> TEXT
━━━━━━━━━━━━━━━━━━━━

Kirkland’s rich history comes to life in the annual cemetery tour https://mynorthwest.com/3960449/kirkland-rich-history-comes-life-annual-cemetery-tour/ Fri, 17 May 2024 18:55:00 +0000 https://mynorthwest.com/?p=3960449 Kirkland may be home to a gaggle of high tech companies these days, but the lakeside community traces its origins to the steel industry, and a failed effort to create a model town and business in the late 19th century.

The bustling Eastside city’s mostly hidden origin story will come up a lot during this year’s annual history tour of Kirkland Cemetery, presented by the non-profit Kirkland Heritage Society. It takes place Saturday from 10 a.m. to noon. Kirkland Cemetery is located in the Rose Hill neighborhood at 12036 NE 80th St., just off the NE 85th Street exit from Interstate 405, and across the street from Lake Washington High School.

Tour leader Matt McCauley joined “Seattle’s Morning News” live from Kirkland Cemetery Friday to preview the tour. He has been researching and writing about Kirkland history for most of his life, and began leading annual cemetery tours more than a decade ago.

“It is probably the oldest park in the city of Kirkland,” McCauley told KIRO Newsradio. “It was platted with the original town plat in 1888, and interment started around 1890. So it has been kind of at the heart of Kirkland since the very beginning” when Peter Kirk and other investors were in the early phases of their ultimately failed plan to manufacture steel rails in Kirkland.

More from Feliks Banel: History only deepens community love for Kirkland’s ‘mystery cottage’

With more than 130 years of history among the graves and grave markers, McCauley says he can’t cover everything in a single tour.

━━━━━━━━━━━━━━━━━━━━

[Stored entries]

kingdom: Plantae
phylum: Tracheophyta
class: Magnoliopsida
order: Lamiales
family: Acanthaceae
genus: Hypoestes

━━━━━━━━━━━━━━━━━━━━

> CHALLENGE
Set down the whole Kirkland cemetery tour article again, word for word.

> ANSWER TO THE EXERCISE
Kirkland’s rich history comes to life in the annual cemetery tour https://mynorthwest.com/3960449/kirkland-rich-history-comes-life-annual-cemetery-tour/ Fri, 17 May 2024 18:55:00 +0000 https://mynorthwest.com/?p=3960449 Kirkland may be home to a gaggle of high tech companies these days, but the lakeside community traces its origins to the steel industry, and a failed effort to create a model town and business in the late 19th century.

The bustling Eastside city’s mostly hidden origin story will come up a lot during this year’s annual history tour of Kirkland Cemetery, presented by the non-profit Kirkland Heritage Society. It takes place Saturday from 10 a.m. to noon. Kirkland Cemetery is located in the Rose Hill neighborhood at 12036 NE 80th St., just off the NE 85th Street exit from Interstate 405, and across the street from Lake Washington High School.

Tour leader Matt McCauley joined “Seattle’s Morning News” live from Kirkland Cemetery Friday to preview the tour. He has been researching and writing about Kirkland history for most of his life, and began leading annual cemetery tours more than a decade ago.

“It is probably the oldest park in the city of Kirkland,” McCauley told KIRO Newsradio. “It was platted with the original town plat in 1888, and interment started around 1890. So it has been kind of at the heart of Kirkland since the very beginning” when Peter Kirk and other investors were in the early phases of their ultimately failed plan to manufacture steel rails in Kirkland.

More from Feliks Banel: History only deepens community love for Kirkland’s ‘mystery cottage’

With more than 130 years of history among the graves and grave markers, McCauley says he can’t cover everything in a single tour.